* **Problem details**
Count how many lines below contain the word "moved", then give that number alone.
═════ Information ═════
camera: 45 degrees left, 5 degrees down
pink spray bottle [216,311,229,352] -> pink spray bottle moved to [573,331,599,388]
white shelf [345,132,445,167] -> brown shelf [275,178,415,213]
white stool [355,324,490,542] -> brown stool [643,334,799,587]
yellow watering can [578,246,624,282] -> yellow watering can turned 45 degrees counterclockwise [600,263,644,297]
═════
═════ Information ═════
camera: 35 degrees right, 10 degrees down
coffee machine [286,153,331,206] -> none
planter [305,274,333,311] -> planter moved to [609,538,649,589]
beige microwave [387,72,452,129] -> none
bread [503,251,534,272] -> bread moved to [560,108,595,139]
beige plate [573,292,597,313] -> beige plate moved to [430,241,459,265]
═════
* **Answer to this exercise**
4